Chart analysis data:
━━━━

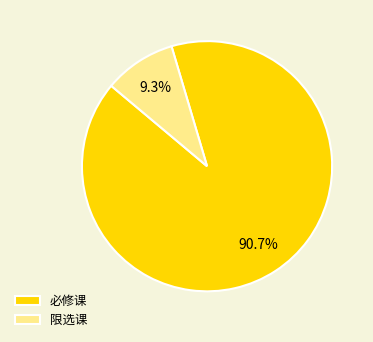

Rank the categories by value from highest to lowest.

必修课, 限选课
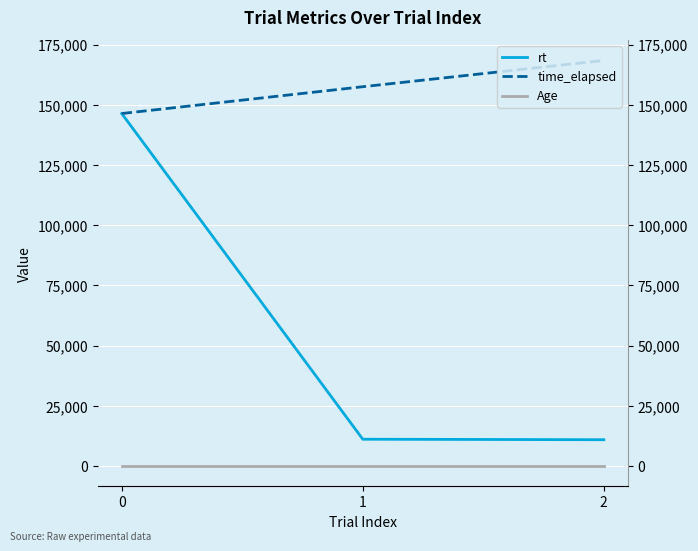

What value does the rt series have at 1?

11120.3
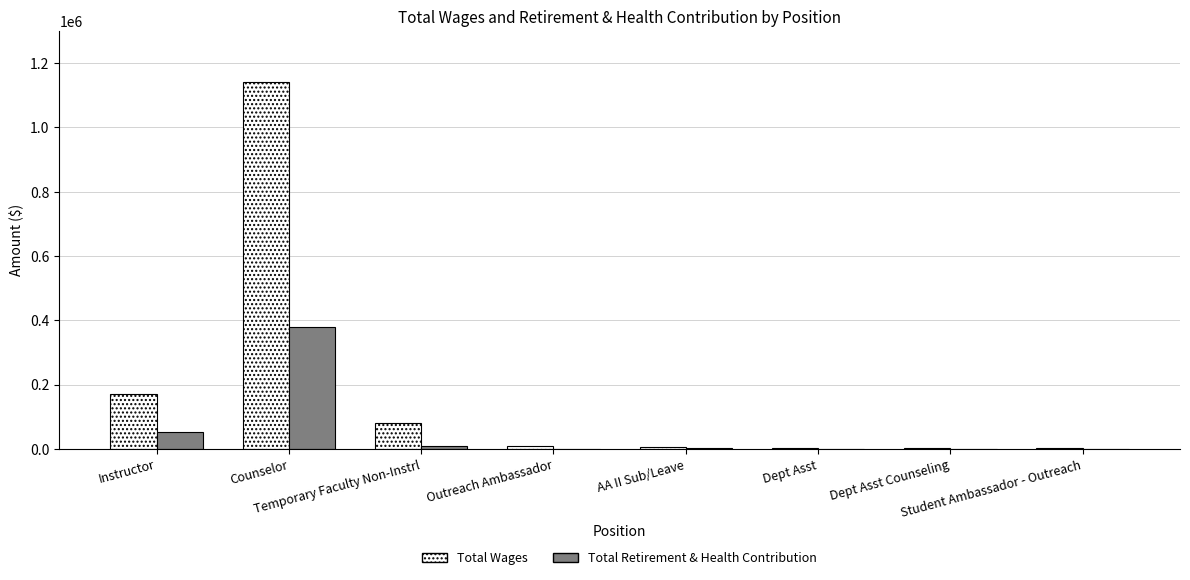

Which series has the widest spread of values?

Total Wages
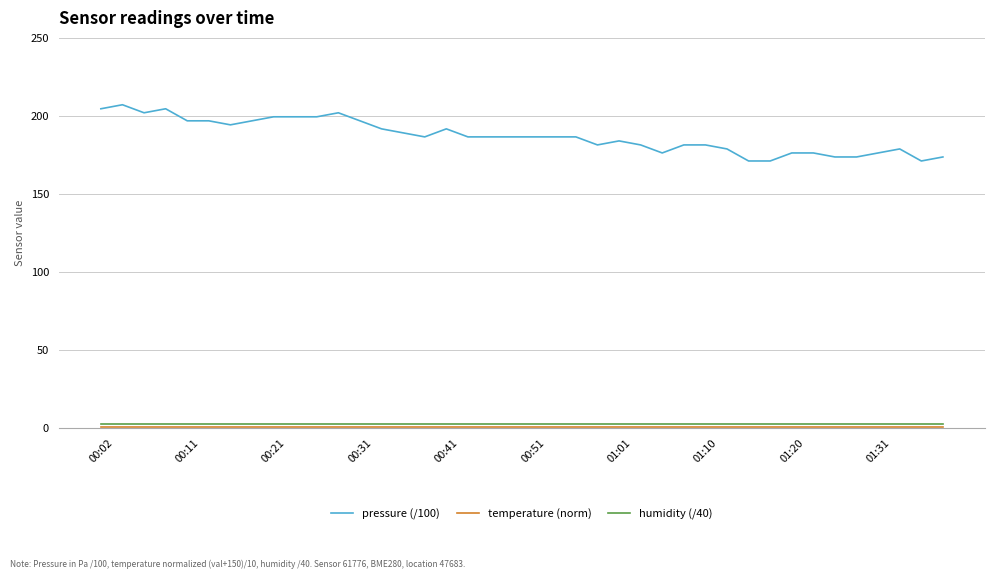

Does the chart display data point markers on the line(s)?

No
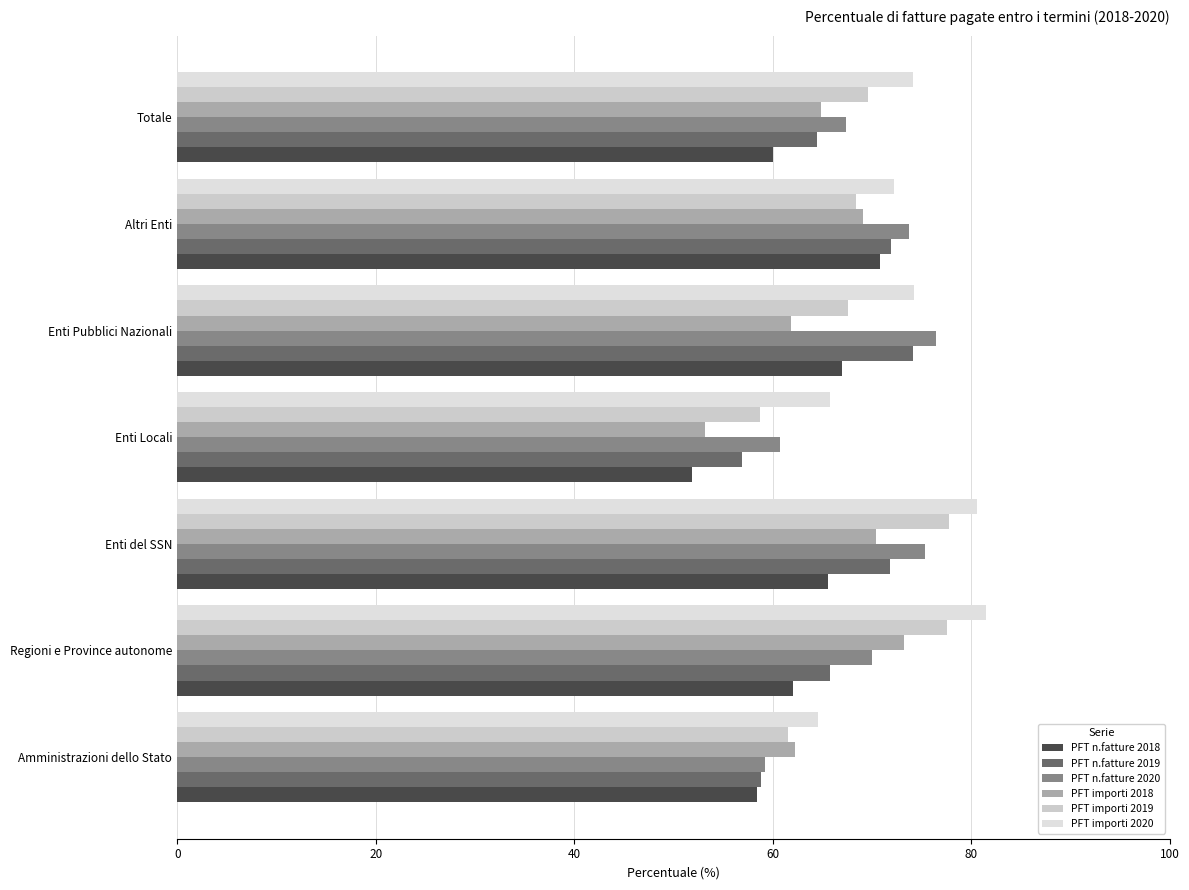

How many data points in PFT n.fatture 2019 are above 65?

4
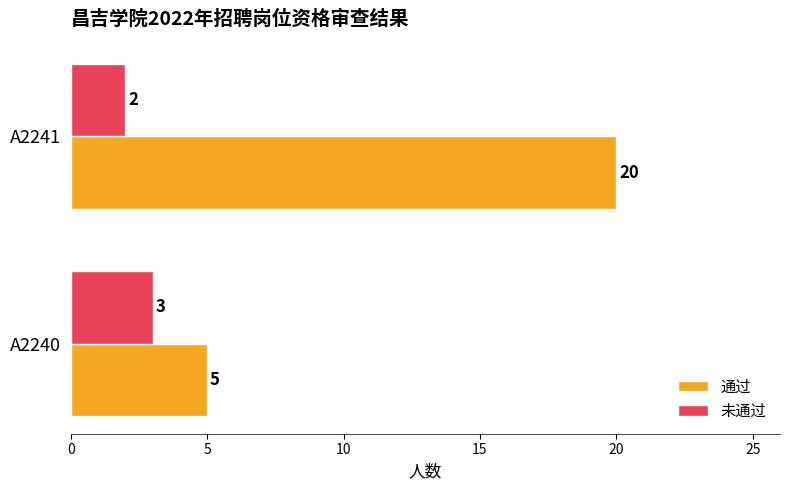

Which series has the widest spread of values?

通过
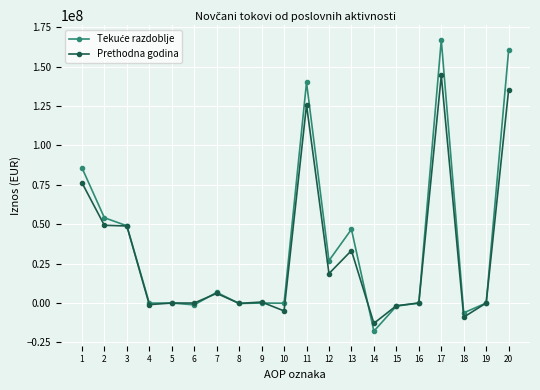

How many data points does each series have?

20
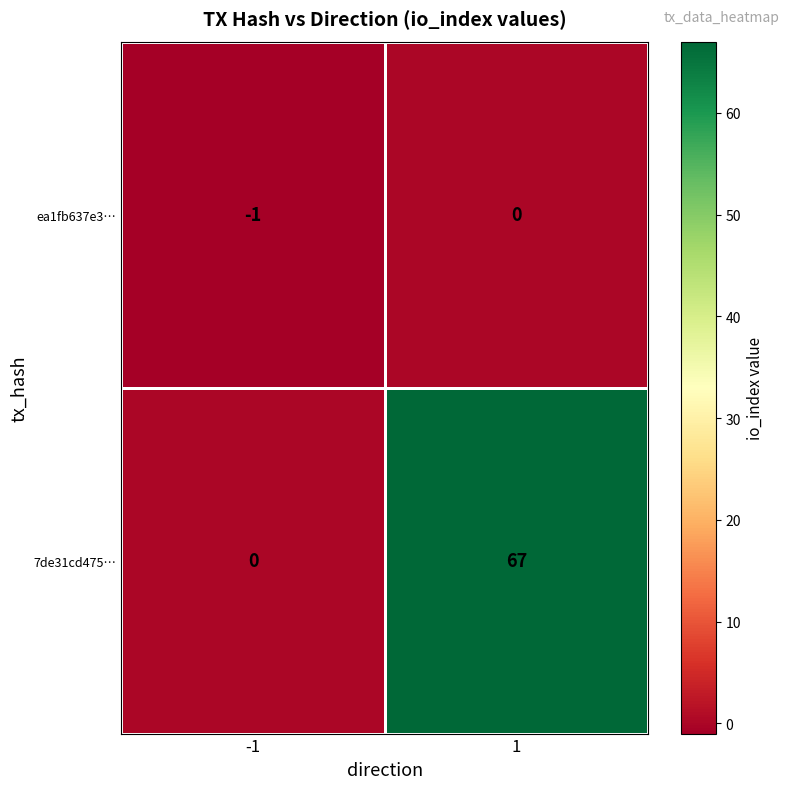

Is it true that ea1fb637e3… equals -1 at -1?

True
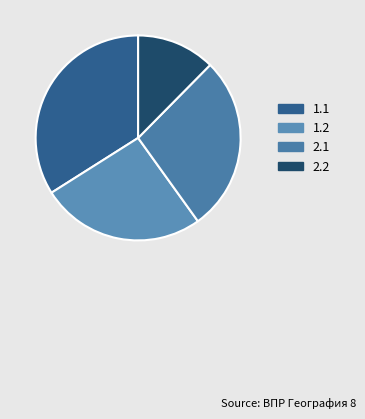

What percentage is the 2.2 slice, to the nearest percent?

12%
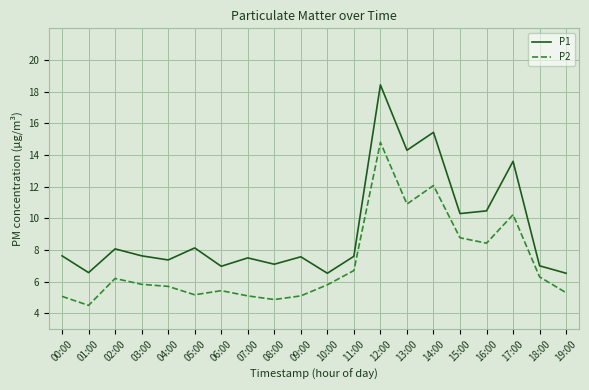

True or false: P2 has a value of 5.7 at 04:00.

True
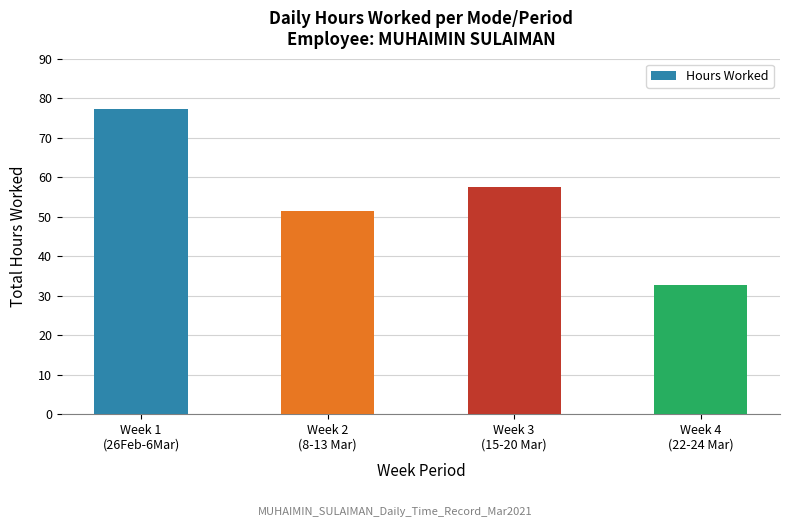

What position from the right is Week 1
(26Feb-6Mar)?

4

━━━━

Instructions for the task - Rewrite the data between the line holding "How many data points does each series have?" and the end of the data, inclusive, changing "slice" to "segment" and leaving everything else as it is. Leave the pictures out of your answer.

Result below -
How many data points does each series have?

20

Is it true that ea1fb637e3… equals -1 at -1?

True

What percentage is the 2.2 segment, to the nearest percent?

12%

True or false: P2 has a value of 5.7 at 04:00.

True

What position from the right is Week 1
(26Feb-6Mar)?

4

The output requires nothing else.